BioNOW! #20 - Paradoxo de Peto: o porquê de as baleias terem menos cancro
Porque é que os animais de grande porte não têm uma maior incidência de cancro que os mais pequenos? Assente sobre o princípio de que quanto mais células um organismo tem maior o risco de vir a desenvolver cancro, este aparente paradoxo (cunhado Peto, em homenagem a Richard Peto) tem intrigado os cientistas ao longo de várias décadas. De facto, este princípio não se verifica na natureza, já que os cetáceos, especialmente as baleias, apresentam não só taxas de cancro inferiores aos humanos como também uma maior longevidade (fator também associado a uma maior incidência da doença).
Desde o surgimento da genómica que as investigações têm reduzido o problema à existência de “bons genes”, os quais suprimem o cancro e outras condições que lhe são favoráveis. No entanto, as origens e mecanismos destes continuam por desvendar. Num recente estudo, publicado na The Royal Society, uma equipa de investigadores decidiu estudar a origem e evolução deste tipo de genes – com especial atenção aos fenómenos de duplicação e turnover (ganho ou perda de genes) – bem como a sua relação com a longevidade e massa corporal nas várias espécies de cetáceos.

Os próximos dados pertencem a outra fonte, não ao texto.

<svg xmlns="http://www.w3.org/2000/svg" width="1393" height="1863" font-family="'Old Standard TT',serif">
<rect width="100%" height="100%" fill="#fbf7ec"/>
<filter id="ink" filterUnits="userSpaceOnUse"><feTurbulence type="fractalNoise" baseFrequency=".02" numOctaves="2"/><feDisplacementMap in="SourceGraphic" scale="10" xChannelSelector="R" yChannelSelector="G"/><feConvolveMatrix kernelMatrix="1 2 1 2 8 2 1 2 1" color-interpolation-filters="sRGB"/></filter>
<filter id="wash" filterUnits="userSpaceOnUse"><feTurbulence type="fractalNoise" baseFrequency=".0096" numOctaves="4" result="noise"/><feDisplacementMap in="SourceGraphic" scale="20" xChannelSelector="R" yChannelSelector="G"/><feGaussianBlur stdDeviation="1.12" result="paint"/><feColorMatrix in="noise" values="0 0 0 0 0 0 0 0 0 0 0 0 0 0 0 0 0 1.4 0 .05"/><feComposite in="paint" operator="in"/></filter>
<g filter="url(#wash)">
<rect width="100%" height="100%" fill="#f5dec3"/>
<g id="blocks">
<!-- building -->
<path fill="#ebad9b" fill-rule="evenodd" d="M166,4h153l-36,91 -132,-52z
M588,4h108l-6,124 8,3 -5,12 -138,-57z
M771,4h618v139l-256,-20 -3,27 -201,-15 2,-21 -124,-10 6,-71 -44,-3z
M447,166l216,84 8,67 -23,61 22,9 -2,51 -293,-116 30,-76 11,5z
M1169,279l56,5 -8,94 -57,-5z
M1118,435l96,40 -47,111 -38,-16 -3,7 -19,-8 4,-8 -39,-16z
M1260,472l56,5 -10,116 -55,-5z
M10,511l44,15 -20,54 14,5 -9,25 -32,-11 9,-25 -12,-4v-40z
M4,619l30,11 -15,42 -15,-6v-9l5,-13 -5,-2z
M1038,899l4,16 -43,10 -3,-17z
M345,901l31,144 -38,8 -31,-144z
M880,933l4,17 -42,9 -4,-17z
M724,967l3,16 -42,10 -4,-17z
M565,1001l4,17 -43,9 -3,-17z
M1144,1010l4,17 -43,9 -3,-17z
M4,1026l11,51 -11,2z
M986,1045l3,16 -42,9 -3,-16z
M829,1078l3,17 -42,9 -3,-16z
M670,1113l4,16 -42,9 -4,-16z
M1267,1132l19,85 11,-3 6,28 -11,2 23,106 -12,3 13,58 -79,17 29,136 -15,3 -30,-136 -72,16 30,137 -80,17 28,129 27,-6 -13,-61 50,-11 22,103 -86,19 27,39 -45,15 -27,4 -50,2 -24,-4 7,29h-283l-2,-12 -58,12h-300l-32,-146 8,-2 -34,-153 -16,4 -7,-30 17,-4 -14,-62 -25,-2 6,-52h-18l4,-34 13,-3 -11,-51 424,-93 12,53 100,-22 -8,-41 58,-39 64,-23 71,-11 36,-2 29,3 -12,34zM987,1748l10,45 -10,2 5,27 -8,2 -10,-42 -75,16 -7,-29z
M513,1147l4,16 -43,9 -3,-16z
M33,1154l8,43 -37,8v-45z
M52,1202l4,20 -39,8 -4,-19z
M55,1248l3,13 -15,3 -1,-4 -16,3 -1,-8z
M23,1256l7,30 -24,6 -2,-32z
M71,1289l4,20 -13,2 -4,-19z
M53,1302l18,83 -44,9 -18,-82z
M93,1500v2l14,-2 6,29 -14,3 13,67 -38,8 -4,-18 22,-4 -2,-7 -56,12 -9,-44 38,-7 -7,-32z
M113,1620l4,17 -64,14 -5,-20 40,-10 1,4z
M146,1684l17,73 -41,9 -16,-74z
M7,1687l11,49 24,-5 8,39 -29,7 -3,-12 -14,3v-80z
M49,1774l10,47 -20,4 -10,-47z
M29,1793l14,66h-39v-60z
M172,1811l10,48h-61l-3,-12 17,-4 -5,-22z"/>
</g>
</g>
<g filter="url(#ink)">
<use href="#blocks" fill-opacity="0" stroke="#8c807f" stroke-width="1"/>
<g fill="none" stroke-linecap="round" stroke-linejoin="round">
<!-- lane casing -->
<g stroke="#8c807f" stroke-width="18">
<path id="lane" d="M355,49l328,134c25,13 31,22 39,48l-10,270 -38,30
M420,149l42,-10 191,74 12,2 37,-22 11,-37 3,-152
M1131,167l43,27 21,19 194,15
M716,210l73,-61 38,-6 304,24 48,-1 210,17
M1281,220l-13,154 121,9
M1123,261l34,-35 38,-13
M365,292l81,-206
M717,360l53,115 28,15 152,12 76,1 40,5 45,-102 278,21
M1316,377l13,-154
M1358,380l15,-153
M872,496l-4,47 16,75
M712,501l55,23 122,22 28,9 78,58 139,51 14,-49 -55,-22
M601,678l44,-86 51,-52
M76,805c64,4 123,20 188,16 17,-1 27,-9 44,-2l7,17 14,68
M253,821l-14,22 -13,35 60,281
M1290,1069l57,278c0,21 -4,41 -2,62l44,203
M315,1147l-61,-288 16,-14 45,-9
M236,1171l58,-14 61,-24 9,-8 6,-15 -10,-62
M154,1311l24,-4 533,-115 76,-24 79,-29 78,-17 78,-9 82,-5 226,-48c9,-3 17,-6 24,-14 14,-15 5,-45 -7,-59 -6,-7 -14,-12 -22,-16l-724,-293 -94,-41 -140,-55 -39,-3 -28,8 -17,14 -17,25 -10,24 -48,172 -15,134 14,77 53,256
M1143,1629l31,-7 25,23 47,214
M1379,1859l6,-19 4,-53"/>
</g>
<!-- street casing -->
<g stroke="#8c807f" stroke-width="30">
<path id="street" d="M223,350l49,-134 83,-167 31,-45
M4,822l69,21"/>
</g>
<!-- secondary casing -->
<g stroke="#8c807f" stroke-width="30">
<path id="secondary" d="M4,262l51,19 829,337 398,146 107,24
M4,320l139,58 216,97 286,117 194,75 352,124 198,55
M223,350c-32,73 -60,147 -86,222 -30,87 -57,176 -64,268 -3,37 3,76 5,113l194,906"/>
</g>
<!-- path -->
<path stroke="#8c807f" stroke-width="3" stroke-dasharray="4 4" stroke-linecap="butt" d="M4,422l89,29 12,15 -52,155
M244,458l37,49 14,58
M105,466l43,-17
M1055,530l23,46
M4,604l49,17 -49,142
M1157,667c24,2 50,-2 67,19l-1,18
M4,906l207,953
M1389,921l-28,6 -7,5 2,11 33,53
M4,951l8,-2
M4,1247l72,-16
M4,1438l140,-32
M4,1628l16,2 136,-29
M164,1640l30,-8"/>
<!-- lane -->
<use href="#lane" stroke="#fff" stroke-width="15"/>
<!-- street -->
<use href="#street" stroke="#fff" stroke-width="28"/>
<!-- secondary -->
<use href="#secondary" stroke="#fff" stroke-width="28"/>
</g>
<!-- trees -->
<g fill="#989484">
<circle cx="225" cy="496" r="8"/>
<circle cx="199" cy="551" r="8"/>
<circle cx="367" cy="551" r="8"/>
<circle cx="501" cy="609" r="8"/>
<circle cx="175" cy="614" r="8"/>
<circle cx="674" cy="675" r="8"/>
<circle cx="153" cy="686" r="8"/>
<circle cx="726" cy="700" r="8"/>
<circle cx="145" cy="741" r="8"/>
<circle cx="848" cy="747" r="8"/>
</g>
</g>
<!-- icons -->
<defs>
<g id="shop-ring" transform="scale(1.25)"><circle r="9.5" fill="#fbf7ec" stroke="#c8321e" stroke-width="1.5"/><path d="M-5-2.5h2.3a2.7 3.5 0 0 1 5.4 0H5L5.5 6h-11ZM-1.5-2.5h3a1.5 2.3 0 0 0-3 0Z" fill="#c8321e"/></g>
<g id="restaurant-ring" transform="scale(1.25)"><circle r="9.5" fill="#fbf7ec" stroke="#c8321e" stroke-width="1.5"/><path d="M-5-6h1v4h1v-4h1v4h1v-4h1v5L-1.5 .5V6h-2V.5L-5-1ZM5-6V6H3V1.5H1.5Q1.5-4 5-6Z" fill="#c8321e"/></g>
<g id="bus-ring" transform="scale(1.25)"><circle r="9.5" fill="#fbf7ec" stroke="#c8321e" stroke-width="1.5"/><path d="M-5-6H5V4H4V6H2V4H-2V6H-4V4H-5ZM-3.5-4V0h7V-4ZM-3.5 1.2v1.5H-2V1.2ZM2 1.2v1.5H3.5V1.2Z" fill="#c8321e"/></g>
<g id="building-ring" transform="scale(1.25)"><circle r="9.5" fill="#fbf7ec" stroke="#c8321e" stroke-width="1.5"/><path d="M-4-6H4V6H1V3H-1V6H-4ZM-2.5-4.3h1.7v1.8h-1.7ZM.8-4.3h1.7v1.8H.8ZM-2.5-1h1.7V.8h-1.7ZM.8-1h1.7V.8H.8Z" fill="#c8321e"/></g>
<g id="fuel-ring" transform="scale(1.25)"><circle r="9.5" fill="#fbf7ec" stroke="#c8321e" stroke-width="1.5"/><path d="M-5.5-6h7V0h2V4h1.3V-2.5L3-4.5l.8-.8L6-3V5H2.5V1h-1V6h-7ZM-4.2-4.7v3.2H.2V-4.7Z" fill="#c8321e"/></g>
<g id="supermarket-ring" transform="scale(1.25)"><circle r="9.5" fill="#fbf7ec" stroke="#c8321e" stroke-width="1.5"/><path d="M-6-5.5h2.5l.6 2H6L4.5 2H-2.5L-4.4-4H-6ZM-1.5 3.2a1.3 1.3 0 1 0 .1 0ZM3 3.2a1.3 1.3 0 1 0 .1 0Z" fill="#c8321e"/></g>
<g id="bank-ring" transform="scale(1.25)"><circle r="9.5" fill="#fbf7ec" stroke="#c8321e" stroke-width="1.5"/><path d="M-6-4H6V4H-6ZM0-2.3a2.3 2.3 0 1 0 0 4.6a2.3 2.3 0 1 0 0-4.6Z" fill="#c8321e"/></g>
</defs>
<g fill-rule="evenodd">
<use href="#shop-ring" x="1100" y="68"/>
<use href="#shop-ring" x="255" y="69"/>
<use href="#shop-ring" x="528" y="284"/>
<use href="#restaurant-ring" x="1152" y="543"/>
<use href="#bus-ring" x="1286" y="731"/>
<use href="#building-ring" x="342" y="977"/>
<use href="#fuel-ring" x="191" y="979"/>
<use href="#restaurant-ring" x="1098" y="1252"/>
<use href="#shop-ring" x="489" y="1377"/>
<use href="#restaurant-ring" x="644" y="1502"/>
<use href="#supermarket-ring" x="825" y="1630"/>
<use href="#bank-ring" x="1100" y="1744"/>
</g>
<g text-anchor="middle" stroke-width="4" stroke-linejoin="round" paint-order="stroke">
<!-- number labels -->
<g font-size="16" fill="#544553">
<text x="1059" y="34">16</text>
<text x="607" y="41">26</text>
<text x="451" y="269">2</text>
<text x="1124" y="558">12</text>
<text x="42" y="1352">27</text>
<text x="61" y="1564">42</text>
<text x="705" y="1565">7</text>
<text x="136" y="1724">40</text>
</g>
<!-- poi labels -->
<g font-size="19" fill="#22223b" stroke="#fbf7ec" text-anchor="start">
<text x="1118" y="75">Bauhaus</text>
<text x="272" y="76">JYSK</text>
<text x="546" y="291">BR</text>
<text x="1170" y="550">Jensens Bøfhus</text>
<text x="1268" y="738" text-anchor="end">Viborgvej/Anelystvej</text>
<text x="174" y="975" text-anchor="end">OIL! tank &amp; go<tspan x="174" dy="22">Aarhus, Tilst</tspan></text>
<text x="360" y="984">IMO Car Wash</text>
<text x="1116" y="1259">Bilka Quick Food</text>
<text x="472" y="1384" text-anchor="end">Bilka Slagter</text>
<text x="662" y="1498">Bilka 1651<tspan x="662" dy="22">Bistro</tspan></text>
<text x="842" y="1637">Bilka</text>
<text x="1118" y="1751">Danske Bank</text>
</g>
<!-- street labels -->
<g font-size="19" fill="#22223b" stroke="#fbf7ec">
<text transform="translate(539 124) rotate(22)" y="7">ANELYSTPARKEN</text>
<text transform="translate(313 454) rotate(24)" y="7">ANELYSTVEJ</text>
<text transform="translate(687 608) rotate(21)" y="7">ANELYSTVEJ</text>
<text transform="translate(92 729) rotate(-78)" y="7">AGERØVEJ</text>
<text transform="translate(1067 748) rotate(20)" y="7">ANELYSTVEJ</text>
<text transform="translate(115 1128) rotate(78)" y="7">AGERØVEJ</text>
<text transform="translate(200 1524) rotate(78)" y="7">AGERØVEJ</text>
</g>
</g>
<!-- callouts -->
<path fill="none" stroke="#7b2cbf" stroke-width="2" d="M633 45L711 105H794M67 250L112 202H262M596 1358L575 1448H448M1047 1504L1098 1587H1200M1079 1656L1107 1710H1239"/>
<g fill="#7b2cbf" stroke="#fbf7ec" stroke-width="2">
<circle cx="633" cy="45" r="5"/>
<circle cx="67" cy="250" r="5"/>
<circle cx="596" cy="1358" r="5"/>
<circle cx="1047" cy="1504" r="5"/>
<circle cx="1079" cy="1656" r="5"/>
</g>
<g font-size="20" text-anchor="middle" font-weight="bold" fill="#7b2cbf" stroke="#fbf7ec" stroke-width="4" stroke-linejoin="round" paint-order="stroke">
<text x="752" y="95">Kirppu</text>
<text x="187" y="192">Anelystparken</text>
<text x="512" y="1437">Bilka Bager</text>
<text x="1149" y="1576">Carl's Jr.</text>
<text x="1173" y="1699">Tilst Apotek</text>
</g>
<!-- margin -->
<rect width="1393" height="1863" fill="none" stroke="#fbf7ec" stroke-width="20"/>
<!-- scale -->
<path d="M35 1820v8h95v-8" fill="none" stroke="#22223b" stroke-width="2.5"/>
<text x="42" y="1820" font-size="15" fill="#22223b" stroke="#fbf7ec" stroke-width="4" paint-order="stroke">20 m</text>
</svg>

Através de sequenciação genómica, os investigadores criaram um mapa genético dos genes com capacidade supressora de cancro (do inglês Tumor Supressor Genes, TSG) em duas linhagens de cetáceos. Este mapeamento permitiu-lhes identificar 71 genes supressores, representados na Figura 1, os quais se apresentavam em duplicado em pelo menos uma das espécies. Destes, 11 revelaram uma forte correlação com uma maior longevidade: entre os quais o CXCR2, um gene importante na regulação da função imunológica, da disseminação tumoral e da senescência celular, encontrado em grandes quantidades nos cetáceos.

Figura 1 – Heatmap que mostra a taxa de duplicação de genes supressores de cancro (TSGs) nos cetáceos.
Curiosamente, a espécie conhecida por poder ultrapassar as duas centenas de existência, a baleia-da-Groenlândia, é a que apresenta o maior número de genes duplicados. Por outro lado, os golfinhos apresentam o menor número neste grupo, sendo também a espécie com incidência de cancro mais alta. Quando comparado com o mapa genético de outras espécies de mamíferos, entre as quais a humana, estes genes também revelaram uma taxa de turnover 2.4 vezes superior ao de qualquer outro mamífero.

Figura 2 – Relação entre a massa corporal e a longevidade nos cetáceos e nos outros mamíferos.
Os resultados obtidos sugerem que há uma seleção natural positiva a genes relacionados com a regulação ou supressão de cancro, de lesões cerebrais e hiperatividade do sistema nervoso, e de doenças do envelhecimento, dado que muitos dos genes identificados no estudo estão envolvidos em várias dessas funções. Estes resultados são ainda promissores na medida em que abrem portas a possíveis ramos de investigação dos mecanismos celulares responsáveis pelo envelhecimento e da sua aplicabilidade ao nível humano.
Sabe mais em:
https://royalsocietypublishing.org/doi/10.1098/rspb.2020.2592
A baleia é dos poucos animais que inspira simultaneamente surpresa, terror e afeição. Discreta e solitária por excelência, emerge das profundezas para as demais mitologias e iconografias, protagoniza as (des)venturas da literatura marítima, alicerça os arcos de castelos medievais, e, acima de tudo, chora enigmáticas melodias. Se há prova do fascínio que lhe nutrimos, essa é termos mandado para o espaço interestelar uma das suas canções, na esperança de que outros seres partilhem a mesma reverência ou, pelo menos, de que a mensagem chegue onde possa ser decifrada. É, portanto, sem surpresa, que agora nos voltamos para este titã de sangue quente em busca do elixir da imortalidade.